_SOURCE RECORDS_:
----

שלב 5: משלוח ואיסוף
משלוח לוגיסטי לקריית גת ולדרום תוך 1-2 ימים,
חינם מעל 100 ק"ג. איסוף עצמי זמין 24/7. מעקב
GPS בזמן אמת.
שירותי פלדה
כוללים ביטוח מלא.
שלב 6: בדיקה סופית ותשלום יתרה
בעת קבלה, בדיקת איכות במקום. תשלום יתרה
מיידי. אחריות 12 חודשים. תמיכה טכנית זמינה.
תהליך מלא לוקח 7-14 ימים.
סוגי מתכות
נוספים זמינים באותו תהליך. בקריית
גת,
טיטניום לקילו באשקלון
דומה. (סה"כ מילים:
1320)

----

_WHAT IS NEEDED_:
Begin with the line that contains "בעת קבלה, בדיקת איכות במקום. תשלום יתרה" and end with the last line of the records; set down every line in that span exactly, and nothing else.

_ANSWER BOX_:
בעת קבלה, בדיקת איכות במקום. תשלום יתרה
מיידי. אחריות 12 חודשים. תמיכה טכנית זמינה.
תהליך מלא לוקח 7-14 ימים.
סוגי מתכות
נוספים זמינים באותו תהליך. בקריית
גת,
טיטניום לקילו באשקלון
דומה. (סה"כ מילים:
1320)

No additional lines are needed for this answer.